Halaman

Kamis, 24 Februari 2011

PELANGGARAN TINDAK PIDANA PEMILU

Dalam pemilu legislatif 2009, ketua PNI Marhaenisme Sukmawati Soekarno Putri menjadi tersangka dalam kasus dugaan ijasah palsu ijasah SMA yang digunakannya untuk mendaftar sebagai calon anggota legislatif di KPU ditengarai palsu. Kasus ini oleh KPU telah dilaporkan kepada pihak kepolisian, tetapi sampai sekarang kasusnya tidak jelas kelanjutannya. Apa yang menjadi masalah, sehingga kasus yang melibatkan petinggi partai politik itu tidak berlanjut sampai ke pengadilan? Apakah kasusnya dipetieskan karena kepentingan politik semata yang menjadi dasar?
Kasus yang melibatkan Sukmawati bukan hanya dalam rangka pertarungan penegakan hukum saja tetapi juga pertarungan yang melibatkan kepentingan politik. Penyidik kepolisian secara mental belum siap menerima dan menangani tindak pidana pemilu, walaupun sebenarnya penghentian penyidikan merupakan hal yang wajar dalam proses beracara. Penyidik mempunyai tiga alasan untuk dapat menghentikan penyidikan, pertama, karena tidak terdapat cukup bukti. Kedua, peristiwa tersebut ternyata bukan merupakan tindak pidana. Ketiga, penyidikan dihentikan demi hukum.

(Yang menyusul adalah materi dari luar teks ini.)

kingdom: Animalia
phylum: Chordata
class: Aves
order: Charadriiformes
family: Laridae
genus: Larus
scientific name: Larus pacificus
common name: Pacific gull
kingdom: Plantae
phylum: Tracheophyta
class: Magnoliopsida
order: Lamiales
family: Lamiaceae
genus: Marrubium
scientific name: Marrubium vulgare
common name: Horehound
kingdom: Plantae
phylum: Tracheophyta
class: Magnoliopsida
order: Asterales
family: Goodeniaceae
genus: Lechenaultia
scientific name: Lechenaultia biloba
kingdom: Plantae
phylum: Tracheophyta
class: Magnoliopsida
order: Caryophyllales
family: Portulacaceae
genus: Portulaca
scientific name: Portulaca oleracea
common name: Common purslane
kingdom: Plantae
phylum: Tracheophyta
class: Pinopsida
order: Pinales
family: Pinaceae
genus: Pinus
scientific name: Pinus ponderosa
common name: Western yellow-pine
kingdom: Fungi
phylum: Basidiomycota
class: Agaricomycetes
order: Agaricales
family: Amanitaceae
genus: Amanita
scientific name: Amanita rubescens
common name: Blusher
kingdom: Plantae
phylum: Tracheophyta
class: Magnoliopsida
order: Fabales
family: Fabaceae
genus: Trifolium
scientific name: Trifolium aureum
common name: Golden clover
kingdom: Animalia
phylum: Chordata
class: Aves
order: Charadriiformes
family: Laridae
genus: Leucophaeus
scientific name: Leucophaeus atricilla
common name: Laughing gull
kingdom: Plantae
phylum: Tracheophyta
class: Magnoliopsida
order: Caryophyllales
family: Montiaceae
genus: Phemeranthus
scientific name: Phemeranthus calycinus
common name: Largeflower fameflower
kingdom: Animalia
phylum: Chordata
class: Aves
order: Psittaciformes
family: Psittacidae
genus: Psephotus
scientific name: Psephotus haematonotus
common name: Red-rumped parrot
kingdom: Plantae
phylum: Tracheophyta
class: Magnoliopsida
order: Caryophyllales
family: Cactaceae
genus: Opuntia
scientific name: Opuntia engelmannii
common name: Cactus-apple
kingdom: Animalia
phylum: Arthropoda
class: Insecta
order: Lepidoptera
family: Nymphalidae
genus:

Sebenarnya penghentian kasus ini merupakan hal yang tidak mengejutkan karena sejak awal telah bisa diprediksi, karena  telah belajar dari kasus pemilu 2004. Ada dua faktor yang mendominasi rendahnya pelanggaran pemilu. Pertama, adanya keputusan diskresi dari kepolisian atau jaksa untuk tidak menindaklanjuti laporan karena tersangka telah dicoret dari daftar calon tetap (DCT). Kedua, bukti pelanggaran tidak cukup untuk dilakukan penuntutan. Tantangan penegakan hukum sejak awal telah diperingatkan bahwa penanganan pelanggaran pemilu semakin rumit.
Koordinasi antar instansi memang tidak mudah menangani pelanggaran pidana pemilu, persoalannya begitu kompleks karena melibatkan kepentingan politik. Penegakan hukum terhadap tindak pidana pemilu memang telah diprediksi sejak awal akan dikebiri. Law in Action harus menjadi prioritas perhitungan berjalannya aturan yang mereka buat, jika tidak hukum hanya akan menjadi bahan bacaan wajib aparat penegak hukum, itu semua karena aturannya begitu sulit untuk diimplementasikan.
Terkait dengan kasus ini ada dua teori hukum yang bisa dikaitkan yaitu yang pertama teorinya Durkheim dimana hukum yang dipakai oleh masyarakat berpadanan dengan type solidaritas masyarakat disitu. Solidaritas ada dua macam yaitu, solidaritas mekanik dan solidaritas organik. Solidaritas mekanik mensyaratkan adanya satu ikatan yang bersifat mekanis antara para warga masyarakat. Solidaritas ini menjadi landasan  kehidupan bersama. Tanpa ikatan seperti itu kehidupan bersama tidak ada, karena yang asli adalah individu. Oleh karena itu, hukum yang dipakai berfungsi menjaga dan mempertahankan kualitas hubungan yang bersifat mekanis tersebut.
Sedangkan solidaritas organik memberikan kelonggaran kepada masing-masing anggota masyarakat untuk menjalin hubungan satu sama lain, tanpa adanya campur tangan. Kehidupan bersama akan terbina dengan memberikan kebebasan pada para anggota untuk bekerja dan menjalin hubungan dengan orang lain.
Yang juga cukup relevan diungkap adalah teori Donald Black yaitu teori perilaku hukum (Behaviour of Law).
Beberapa proposisi yang dibangun oleh Black berdasarkan pengamatan dan kuantifikasi data empirik yaitu:
  1. Hukum akan lebih beraksi apabila seseorang dengan status tinggi memperkarakan orang lain dari status lebih rendah, daripada sebaliknya.
  2. Hukum berbeda menurut jarak sosial.
  3. Penahanan oleh polisi ditentukan oleh ras tersangka, berat ringannya kejadian, barang bukti yang didapat, sikap terhadap polisi, dll.
  4. jumlah peraturan bagi golongan dengan status lebih tinggi lebih besar daripada golongan lebih rendah. 
Sehingga jika kita melihat kasus dugaan ijasah palsu yang melibatkan Sukmawati selaku ketua PNI Marhaenisme maka kepolisian akan menjadi tidak berdaya karena proposisi yang diajukan oleh Donald Black.